The International Monetary Fund (IMF) on Wednesday cut its 2024 growth forecast for the Philippines to 5.8 percent from 6.0 percent in its July forecast, citing weakening domestic consumption and downside risks from major economies that could disrupt trade and financial flows.
“On the upside, an easing of global financial conditions, or faster than anticipated private investment linked to public-private partnerships and larger foreign direct investment (FDI) inflows, could stimulate higher growth,” it said.
The IMF also trimmed its 2025 growth projection for the country to 6.1 percent from its previous forecast of 6.2 percent.
IMF mission chief Elif Arbatli-Saxegaard said the revision reflects the fund’s view that private consumption would grow with less momentum. Saxegaard said higher inflation might have affected private consumption growth in the first half of 2024.
These forecasts are below the government’s target range of 6 percent to 7 percent this year and 6.5 percent to 7.5 percent next year.
Data from the Philippine Statistics Authority showed that the country’s GDP grew 6.0 percent in the first half despite the anemic growth in consumer spending.
The IMF also expects the Philippines’ current account deficit to reach 2.0 percent of the gross domestic product, lower than its initial estimate of 2.1 percent.
The IMF expects the current account deficit to represent 1.9 percent of GDP next year.
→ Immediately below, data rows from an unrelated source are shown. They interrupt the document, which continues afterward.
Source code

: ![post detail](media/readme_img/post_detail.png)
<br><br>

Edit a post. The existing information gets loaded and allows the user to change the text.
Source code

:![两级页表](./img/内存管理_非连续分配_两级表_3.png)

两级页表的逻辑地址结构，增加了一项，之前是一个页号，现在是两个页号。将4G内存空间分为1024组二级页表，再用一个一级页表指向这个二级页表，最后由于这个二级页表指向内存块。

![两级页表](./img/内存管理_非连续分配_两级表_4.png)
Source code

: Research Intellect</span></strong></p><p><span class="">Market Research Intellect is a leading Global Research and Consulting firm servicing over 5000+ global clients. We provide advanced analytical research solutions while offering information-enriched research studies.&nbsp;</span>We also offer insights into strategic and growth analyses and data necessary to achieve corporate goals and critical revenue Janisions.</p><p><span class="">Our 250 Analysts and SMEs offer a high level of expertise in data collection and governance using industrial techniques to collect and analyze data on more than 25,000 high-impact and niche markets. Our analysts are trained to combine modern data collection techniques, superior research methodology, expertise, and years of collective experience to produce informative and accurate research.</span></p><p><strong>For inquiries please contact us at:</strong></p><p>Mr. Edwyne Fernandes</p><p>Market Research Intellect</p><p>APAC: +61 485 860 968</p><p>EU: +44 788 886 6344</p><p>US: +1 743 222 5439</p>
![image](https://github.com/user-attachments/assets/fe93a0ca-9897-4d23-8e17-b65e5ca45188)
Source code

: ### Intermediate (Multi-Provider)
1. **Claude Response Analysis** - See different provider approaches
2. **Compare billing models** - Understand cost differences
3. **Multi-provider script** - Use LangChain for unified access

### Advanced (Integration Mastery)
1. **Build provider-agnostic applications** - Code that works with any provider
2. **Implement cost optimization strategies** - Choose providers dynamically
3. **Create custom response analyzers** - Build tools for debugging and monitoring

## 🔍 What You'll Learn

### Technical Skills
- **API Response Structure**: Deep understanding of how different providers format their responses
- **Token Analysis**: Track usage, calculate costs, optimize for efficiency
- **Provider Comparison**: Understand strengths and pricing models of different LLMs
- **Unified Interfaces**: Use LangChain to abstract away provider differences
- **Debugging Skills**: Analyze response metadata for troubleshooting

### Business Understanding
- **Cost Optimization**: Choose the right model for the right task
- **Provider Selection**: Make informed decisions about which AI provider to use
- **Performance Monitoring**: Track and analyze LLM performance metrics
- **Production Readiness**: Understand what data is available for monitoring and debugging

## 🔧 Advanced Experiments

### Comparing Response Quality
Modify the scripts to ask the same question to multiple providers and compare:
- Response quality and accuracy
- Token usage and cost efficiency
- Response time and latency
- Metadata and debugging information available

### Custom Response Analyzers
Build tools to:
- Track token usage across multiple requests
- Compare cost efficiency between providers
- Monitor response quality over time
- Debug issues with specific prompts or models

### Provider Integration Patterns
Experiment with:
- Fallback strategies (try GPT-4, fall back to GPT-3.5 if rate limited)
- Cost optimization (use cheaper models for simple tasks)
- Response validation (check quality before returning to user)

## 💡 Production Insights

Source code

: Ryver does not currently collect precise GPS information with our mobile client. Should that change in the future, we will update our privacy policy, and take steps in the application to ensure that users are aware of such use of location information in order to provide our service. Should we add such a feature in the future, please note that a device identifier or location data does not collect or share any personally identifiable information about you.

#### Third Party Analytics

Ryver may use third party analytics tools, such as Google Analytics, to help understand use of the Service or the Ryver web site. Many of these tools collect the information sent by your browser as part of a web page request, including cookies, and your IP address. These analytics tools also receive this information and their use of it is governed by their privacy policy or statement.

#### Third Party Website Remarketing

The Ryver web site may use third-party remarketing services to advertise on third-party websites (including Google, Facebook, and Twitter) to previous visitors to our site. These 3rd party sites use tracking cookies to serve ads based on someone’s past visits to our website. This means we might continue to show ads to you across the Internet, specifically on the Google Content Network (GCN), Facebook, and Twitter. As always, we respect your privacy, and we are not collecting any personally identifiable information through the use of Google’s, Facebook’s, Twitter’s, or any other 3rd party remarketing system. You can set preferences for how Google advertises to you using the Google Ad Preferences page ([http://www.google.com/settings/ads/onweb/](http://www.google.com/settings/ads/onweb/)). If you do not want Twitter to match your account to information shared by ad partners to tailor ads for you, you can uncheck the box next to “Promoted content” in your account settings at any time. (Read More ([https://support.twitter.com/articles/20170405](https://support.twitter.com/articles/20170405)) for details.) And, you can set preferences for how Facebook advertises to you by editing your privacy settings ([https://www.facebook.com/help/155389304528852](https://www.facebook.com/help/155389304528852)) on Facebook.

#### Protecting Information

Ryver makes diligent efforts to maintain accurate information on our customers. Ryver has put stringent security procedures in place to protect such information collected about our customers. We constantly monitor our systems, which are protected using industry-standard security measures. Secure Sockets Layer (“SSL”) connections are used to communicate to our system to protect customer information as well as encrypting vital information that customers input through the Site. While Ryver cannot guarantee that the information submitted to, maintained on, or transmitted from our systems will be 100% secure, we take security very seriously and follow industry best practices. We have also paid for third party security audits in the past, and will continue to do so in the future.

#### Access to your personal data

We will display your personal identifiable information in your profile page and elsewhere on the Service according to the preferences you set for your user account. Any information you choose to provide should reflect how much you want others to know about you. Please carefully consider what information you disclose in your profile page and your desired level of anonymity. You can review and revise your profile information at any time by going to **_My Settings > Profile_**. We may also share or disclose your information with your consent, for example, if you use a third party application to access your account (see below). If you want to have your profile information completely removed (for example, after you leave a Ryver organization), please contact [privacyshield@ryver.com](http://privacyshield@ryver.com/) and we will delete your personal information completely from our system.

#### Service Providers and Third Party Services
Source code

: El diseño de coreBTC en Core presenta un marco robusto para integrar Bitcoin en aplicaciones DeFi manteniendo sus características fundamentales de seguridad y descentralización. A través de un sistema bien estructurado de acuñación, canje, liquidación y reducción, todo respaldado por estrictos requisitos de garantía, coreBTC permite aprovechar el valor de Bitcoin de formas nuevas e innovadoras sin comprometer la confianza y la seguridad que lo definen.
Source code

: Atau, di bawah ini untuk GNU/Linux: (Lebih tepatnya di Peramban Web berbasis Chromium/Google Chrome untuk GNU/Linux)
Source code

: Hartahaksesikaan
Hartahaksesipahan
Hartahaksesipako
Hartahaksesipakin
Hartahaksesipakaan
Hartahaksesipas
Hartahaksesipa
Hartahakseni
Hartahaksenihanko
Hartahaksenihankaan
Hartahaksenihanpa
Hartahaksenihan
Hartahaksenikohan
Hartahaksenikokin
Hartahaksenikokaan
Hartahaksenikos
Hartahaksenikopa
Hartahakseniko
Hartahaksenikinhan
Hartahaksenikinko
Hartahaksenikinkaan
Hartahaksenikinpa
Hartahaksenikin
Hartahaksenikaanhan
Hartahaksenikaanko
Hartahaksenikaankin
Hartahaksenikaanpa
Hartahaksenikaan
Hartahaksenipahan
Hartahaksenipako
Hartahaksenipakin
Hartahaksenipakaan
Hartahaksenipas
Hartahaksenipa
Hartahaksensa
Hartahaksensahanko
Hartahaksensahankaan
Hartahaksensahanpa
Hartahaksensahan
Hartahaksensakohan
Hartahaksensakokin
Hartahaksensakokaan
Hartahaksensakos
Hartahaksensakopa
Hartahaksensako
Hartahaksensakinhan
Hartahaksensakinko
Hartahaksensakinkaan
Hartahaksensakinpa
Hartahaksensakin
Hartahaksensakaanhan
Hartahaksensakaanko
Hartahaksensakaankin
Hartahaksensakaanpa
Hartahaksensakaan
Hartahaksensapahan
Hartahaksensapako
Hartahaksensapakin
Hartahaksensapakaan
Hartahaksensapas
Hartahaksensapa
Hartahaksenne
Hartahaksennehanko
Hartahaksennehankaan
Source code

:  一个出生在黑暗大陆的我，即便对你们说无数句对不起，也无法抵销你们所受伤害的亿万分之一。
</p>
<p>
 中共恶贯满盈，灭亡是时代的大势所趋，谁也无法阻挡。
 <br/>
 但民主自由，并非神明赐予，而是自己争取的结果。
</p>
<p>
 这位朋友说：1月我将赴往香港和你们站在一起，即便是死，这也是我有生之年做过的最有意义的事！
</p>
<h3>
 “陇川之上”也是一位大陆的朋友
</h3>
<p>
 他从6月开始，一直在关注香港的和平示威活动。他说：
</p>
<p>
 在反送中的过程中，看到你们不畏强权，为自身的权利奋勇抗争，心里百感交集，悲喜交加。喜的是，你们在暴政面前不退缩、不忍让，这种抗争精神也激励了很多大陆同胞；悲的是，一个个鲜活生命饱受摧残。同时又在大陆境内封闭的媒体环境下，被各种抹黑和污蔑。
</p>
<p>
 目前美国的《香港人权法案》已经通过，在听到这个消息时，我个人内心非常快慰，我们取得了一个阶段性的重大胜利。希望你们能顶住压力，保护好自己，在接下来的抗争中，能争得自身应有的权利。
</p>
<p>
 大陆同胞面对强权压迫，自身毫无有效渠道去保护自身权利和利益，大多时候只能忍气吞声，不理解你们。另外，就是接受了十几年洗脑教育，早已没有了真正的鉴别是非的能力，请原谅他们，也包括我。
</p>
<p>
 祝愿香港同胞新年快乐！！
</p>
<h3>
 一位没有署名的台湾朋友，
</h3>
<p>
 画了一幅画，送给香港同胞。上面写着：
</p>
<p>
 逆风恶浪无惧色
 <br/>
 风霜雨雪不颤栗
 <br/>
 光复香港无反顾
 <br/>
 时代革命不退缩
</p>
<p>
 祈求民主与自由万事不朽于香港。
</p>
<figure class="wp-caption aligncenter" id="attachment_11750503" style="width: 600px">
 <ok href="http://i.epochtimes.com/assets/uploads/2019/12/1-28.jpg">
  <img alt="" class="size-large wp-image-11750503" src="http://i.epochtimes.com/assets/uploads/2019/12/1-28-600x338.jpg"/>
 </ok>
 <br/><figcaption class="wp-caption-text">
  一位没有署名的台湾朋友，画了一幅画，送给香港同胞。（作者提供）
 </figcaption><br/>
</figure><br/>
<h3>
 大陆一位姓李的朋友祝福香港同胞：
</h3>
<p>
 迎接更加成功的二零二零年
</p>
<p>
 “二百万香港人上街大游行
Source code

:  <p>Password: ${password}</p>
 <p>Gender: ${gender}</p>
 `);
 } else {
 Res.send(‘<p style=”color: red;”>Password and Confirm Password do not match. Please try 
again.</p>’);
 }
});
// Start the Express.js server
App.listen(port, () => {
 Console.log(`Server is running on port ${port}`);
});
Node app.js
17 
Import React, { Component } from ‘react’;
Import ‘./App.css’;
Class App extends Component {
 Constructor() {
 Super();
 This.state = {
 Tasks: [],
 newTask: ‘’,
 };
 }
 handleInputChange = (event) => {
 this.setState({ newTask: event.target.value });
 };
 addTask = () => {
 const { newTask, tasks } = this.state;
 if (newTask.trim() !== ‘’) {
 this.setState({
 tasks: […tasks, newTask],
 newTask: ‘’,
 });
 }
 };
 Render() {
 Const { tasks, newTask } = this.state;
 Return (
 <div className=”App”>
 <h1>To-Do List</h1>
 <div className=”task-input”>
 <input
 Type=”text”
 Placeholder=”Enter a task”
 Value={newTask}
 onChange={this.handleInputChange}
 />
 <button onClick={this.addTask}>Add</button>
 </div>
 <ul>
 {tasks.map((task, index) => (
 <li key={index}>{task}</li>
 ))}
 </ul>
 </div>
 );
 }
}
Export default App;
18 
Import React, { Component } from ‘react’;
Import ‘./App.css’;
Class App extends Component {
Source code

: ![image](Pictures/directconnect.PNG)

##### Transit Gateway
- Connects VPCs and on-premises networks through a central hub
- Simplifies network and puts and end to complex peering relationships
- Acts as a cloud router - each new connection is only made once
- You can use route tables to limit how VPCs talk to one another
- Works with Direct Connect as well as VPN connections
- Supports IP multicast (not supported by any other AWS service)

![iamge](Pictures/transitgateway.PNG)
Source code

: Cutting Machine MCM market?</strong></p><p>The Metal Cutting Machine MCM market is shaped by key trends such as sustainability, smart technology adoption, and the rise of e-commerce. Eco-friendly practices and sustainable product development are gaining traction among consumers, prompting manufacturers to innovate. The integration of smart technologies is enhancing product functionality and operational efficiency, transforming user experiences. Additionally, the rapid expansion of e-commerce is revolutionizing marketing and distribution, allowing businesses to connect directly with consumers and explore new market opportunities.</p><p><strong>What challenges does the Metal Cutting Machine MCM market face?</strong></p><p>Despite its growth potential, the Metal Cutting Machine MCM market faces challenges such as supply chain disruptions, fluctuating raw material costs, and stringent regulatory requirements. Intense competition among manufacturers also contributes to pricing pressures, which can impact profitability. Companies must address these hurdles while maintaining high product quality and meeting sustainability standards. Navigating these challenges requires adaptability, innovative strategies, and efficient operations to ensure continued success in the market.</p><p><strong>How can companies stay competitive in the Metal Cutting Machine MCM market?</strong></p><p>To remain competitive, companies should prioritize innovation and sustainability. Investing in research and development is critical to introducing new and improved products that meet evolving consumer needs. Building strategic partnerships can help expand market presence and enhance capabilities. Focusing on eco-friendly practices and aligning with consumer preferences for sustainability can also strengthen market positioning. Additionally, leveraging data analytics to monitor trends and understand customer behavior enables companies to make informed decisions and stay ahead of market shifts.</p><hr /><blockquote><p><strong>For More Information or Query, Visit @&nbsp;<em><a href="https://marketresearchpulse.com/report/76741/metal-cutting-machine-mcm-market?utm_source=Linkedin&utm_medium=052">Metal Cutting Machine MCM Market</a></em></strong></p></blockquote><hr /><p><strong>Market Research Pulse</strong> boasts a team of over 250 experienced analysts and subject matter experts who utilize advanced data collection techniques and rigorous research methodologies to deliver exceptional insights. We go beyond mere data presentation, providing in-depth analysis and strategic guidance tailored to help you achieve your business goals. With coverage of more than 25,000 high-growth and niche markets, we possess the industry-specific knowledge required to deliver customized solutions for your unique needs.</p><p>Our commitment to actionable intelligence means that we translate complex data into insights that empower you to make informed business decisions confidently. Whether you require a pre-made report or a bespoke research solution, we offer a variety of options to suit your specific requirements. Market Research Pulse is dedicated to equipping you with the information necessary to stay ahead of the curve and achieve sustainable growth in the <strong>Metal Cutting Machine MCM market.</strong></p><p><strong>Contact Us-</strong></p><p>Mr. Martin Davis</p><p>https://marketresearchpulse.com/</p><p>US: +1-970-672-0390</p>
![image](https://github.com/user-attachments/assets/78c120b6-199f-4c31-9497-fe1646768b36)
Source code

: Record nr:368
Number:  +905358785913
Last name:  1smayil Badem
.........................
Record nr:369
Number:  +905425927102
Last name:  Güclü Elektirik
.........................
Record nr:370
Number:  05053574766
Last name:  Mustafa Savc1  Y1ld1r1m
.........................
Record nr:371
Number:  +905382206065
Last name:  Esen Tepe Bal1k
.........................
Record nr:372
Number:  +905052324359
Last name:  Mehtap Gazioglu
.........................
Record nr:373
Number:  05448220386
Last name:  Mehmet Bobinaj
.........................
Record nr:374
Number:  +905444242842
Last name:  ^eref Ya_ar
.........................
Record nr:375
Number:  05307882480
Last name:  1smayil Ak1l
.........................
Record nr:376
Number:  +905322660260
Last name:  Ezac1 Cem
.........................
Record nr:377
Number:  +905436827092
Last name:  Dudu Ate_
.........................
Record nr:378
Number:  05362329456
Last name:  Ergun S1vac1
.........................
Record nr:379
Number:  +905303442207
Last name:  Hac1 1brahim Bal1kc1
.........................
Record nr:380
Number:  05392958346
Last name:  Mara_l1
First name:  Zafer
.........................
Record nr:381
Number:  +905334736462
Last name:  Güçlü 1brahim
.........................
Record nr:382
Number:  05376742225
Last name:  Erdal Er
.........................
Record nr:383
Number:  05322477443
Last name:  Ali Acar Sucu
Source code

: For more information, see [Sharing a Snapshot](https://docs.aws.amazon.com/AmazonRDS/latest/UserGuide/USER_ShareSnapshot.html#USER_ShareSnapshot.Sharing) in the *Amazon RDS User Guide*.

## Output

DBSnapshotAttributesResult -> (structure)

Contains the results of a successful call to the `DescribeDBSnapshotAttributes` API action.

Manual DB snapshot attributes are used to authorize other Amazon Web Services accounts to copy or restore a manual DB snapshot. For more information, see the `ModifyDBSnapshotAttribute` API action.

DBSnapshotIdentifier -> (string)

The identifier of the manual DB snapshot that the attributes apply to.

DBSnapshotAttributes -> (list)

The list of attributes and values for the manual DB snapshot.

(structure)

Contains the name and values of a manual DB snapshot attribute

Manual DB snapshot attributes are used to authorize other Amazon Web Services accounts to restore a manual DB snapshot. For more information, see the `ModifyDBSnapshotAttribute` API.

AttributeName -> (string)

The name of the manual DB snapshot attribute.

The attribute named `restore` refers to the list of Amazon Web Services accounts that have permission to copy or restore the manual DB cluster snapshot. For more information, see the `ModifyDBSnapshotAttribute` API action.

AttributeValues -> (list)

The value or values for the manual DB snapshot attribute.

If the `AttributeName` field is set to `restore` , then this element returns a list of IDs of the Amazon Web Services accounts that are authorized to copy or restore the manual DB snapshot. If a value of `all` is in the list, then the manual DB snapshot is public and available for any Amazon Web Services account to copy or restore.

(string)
The IMF said a gradual reduction of interest rates is appropriate. “A data-dependent approach and careful communication around policy settings will help manage expectations amid uncertainty and more frequent supply-side shocks,” Saxegaard said.
The Bangko Sentral ng Pilipinas hinted of another 50-basis-point rate cut later this year, after implementing a 25-basis-point adjustment on Aug. 15, 2024.